# Brief
From the data below, copy exactly the lines that lie between the one holding "紀」 (KAI-YOU 2024年4月28日)" and the one holding "de Matama. Se trata de la construcción de", including both, and nothing more.

BEGIN Records provided

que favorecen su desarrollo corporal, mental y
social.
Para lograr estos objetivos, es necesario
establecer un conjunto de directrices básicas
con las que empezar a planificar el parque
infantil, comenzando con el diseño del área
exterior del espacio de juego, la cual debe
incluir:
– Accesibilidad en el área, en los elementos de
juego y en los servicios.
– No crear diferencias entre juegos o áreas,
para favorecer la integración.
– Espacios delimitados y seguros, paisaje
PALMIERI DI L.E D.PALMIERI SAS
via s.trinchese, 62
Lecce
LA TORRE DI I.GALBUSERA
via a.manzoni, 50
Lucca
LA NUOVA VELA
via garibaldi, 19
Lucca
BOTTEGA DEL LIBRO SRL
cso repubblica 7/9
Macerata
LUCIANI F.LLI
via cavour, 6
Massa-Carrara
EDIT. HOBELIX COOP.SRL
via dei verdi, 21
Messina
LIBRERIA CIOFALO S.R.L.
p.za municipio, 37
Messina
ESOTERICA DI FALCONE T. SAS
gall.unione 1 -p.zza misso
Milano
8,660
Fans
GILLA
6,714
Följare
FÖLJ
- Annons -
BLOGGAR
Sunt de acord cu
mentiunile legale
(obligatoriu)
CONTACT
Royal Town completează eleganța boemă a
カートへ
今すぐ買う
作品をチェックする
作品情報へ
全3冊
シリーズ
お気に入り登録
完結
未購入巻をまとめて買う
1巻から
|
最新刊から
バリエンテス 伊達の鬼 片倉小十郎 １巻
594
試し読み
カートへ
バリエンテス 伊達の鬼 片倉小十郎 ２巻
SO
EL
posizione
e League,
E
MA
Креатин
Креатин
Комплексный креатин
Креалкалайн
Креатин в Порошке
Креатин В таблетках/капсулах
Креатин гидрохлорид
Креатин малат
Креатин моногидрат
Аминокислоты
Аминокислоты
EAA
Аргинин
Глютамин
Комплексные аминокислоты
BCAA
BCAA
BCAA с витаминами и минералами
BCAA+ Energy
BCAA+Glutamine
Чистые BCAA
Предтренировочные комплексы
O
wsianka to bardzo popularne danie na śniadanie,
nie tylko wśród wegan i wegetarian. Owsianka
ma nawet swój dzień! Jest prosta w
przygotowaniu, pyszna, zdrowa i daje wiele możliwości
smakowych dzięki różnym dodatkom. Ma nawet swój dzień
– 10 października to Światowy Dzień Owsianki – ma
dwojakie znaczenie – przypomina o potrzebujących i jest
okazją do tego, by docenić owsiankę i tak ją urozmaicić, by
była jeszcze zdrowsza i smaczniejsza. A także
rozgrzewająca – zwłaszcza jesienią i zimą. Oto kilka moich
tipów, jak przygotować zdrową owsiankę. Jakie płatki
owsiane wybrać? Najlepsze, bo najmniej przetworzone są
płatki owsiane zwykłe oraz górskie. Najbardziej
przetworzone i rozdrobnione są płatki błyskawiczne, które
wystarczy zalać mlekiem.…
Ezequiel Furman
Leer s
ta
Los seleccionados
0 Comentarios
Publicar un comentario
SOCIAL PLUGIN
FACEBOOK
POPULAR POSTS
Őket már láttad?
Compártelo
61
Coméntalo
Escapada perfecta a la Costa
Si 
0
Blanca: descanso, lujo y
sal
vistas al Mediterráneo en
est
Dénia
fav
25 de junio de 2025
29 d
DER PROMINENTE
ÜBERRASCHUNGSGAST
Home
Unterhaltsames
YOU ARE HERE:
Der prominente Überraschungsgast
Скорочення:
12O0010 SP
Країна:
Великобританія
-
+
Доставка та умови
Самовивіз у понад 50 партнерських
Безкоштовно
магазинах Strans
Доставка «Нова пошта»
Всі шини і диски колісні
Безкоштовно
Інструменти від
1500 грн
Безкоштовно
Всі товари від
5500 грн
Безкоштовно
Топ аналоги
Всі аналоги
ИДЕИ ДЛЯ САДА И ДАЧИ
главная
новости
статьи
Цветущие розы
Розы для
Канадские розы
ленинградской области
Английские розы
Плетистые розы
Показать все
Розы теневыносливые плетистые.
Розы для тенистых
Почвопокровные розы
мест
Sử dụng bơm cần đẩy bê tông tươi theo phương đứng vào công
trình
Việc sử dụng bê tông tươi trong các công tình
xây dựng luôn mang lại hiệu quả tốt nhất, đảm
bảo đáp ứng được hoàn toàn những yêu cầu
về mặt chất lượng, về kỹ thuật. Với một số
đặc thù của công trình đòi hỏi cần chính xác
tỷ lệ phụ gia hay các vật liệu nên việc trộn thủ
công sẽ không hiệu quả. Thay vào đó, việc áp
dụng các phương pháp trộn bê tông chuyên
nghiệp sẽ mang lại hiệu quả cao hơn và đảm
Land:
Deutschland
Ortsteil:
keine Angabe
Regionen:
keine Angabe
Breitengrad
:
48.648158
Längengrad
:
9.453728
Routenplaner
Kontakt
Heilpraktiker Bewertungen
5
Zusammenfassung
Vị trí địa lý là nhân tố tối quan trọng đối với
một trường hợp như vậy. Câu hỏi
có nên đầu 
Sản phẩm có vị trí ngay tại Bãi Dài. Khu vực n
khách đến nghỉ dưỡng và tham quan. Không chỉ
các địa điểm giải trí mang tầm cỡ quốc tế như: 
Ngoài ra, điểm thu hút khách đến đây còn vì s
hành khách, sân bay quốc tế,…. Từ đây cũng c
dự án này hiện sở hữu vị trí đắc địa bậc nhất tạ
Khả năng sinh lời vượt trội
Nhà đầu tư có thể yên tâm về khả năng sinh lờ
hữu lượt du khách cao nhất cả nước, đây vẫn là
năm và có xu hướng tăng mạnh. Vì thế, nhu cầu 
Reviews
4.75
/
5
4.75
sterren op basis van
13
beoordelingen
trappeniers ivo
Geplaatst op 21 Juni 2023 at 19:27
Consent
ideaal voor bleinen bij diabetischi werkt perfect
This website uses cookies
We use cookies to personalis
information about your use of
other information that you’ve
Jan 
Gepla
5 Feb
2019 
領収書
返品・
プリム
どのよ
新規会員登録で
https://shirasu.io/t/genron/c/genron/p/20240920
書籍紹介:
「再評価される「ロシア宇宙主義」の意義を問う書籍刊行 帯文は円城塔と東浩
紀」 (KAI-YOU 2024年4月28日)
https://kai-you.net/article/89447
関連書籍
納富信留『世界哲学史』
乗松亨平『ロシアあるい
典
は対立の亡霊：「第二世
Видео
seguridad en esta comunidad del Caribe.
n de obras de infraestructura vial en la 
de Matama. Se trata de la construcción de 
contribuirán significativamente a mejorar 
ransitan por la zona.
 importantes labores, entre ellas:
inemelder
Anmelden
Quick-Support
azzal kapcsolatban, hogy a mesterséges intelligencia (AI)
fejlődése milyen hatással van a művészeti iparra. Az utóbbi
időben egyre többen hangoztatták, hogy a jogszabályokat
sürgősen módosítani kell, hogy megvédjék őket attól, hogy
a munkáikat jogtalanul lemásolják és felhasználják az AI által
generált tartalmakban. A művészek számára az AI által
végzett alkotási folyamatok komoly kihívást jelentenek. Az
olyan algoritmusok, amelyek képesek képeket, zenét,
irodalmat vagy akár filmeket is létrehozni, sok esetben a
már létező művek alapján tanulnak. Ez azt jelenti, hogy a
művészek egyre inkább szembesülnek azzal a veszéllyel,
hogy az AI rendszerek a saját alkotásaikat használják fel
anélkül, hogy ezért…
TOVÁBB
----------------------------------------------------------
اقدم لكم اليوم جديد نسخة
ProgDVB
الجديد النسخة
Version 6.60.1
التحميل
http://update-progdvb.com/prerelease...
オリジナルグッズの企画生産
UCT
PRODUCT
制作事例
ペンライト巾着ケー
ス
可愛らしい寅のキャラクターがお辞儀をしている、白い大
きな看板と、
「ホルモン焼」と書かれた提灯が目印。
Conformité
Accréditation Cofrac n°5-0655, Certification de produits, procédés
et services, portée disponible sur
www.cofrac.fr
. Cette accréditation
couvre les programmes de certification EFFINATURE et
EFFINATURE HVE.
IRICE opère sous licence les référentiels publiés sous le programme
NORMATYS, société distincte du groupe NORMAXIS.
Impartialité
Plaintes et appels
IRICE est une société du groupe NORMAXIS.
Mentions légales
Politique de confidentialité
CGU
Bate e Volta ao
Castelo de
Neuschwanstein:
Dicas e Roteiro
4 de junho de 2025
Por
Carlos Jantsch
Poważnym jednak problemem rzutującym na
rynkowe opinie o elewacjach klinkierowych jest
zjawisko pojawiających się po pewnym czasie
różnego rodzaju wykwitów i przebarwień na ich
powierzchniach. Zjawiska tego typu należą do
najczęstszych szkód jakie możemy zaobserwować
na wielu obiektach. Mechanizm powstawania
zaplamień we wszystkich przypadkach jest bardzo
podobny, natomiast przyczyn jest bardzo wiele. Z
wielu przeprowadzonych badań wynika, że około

END Records provided

# Answer to this task
紀」 (KAI-YOU 2024年4月28日)
https://kai-you.net/article/89447
関連書籍
納富信留『世界哲学史』
乗松亨平『ロシアあるい
典
は対立の亡霊：「第二世
Видео
seguridad en esta comunidad del Caribe.
n de obras de infraestructura vial en la 
de Matama. Se trata de la construcción de 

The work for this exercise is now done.